On the eve of the Canadian International Auto Show this past week, Toyota Canada CEO Larry Hutchinson fired back at critics who say the world’s biggest automaker is standing in the way of environmental progress. People think the maker of the iconic hybrid Prius is against fully battery electric vehicles or environmental regulation, Hutchinson said, but “none of those things are true.”
His comments come at a pivotal moment for the company, with Koji Sato, a 53-year-old engineer, taking over as Toyota’s global CEO in April. Hutchinson was speaking the night before the show’s official opening, at a party down the street from the Metro Toronto Convention Centre. The next day, auto-show attendees gaped at a massive 70,000-square-foot indoor EV test-drive track, filling space freed up by the absence of several major automakers. There is pressure on Sato to explain why Toyota sells so few battery-electric vehicles, and the scale of the EV test track on the convention centre floor underscores how fast the automaker may need to change.
Part of the issue is that government policies on EVs are changing around the world, including in Canada, where Ottawa is narrowing its requirements for dealers to focus on zero-emissions vehicles—excluding low-emission electrified vehicles, like the versions of the Prius that switch battery power on and off automatically instead of plugging into a socket.
ZEVs, like plug-in hybrids or battery-electric vehicles, can run without any gasoline at all.

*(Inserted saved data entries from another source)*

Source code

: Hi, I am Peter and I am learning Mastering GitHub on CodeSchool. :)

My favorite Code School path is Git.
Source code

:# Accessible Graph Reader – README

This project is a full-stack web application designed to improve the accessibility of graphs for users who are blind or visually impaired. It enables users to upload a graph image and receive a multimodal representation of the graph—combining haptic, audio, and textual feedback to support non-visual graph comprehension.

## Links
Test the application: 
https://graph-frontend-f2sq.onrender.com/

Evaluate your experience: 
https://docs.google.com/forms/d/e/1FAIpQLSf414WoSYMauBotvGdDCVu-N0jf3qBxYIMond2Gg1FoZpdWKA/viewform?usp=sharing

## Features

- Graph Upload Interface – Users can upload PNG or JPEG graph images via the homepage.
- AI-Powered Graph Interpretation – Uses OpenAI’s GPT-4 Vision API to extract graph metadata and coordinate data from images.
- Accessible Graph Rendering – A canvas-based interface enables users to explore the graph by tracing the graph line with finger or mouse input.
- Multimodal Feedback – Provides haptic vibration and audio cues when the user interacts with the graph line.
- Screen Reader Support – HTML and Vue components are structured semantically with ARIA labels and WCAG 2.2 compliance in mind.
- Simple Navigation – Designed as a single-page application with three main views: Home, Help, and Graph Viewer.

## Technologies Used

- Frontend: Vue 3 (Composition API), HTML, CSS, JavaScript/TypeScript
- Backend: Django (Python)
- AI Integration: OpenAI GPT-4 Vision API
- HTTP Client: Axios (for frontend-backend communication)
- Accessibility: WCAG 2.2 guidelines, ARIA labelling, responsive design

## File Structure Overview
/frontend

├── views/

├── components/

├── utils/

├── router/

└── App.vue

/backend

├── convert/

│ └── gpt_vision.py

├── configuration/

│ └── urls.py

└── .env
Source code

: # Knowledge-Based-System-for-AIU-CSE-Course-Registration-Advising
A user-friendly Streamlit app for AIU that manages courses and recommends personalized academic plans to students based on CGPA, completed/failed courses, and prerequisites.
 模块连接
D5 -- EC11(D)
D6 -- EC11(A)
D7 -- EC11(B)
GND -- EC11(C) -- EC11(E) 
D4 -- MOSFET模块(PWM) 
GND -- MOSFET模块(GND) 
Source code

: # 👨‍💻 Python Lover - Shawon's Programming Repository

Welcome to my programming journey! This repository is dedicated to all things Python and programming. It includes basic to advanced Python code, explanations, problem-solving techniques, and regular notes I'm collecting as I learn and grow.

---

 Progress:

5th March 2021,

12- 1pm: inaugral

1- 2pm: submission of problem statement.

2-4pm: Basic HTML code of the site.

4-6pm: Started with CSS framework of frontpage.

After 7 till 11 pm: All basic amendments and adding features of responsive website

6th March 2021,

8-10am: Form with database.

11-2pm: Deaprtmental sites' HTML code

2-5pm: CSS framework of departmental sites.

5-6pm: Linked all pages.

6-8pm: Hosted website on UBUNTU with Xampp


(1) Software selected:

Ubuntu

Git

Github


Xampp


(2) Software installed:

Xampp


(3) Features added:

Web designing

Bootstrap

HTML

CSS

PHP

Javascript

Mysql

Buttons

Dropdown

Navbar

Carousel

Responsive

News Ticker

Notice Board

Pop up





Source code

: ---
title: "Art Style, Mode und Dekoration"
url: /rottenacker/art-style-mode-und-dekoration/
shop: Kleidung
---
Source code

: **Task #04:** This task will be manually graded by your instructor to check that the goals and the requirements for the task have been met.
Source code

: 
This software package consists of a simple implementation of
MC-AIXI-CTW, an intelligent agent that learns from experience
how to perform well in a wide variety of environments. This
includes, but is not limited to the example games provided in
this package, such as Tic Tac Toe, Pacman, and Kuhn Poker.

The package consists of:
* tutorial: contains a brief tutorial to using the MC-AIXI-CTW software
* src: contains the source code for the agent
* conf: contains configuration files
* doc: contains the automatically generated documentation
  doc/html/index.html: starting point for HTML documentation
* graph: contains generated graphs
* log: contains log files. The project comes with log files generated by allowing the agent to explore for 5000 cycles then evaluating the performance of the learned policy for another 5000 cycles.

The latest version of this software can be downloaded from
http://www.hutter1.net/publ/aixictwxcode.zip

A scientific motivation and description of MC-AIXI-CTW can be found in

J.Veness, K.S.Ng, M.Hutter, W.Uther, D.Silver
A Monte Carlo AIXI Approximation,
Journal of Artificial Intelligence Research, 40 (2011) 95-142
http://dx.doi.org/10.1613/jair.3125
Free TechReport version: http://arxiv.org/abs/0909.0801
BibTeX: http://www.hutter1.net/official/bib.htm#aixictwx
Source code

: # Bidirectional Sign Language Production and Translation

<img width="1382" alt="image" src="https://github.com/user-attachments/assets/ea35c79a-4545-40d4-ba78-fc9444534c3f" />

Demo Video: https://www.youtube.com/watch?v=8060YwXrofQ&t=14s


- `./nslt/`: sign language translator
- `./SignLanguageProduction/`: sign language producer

Canada is not only subsidizing the purchase of ZEVs, it’s mandating that they make up the majority of new vehicle sales by 2030.
Proponents of the mandate say it will force automakers to sell more affordable EV models here. Hutchinson said he not only disagrees with it, he is afraid it will fail.
With limited mining of battery metals today, he said, “it is unconscionable to me that expensive monster trucks powered by battery packs that weigh as much as a small car would be validated under Canadian environmental policy.” (That emphasis is included in the printed handout version of Hutchinson’s speech.)
For 20 years, the hybrid Prius was the anti-Hummer, the symbol of sticking it to fossil fuels.
Then in 2021, environmental groups called for boycotts, comparing Toyota to Chevron or ExxonMobil after the automaker lobbied to relax and expand U.S. EV subsidies that were originally reserved for automakers with unionized workplaces.
Whatever Hutchison’s concerns, observers expect Toyota to more publicly embrace an “EV-first mindset” under Sato.
The company is the titan of Canada’s automotive sector, manufacturing 433,412 vehicles in Canada in 2022, “far outdistancing” Ford (137,371) and GM (148,024), according to DesRosiers Automotive Consultants.
So in the months ahead, the vehicles Sato and Hutchinson decide to make—and where they decide to make them—will matter.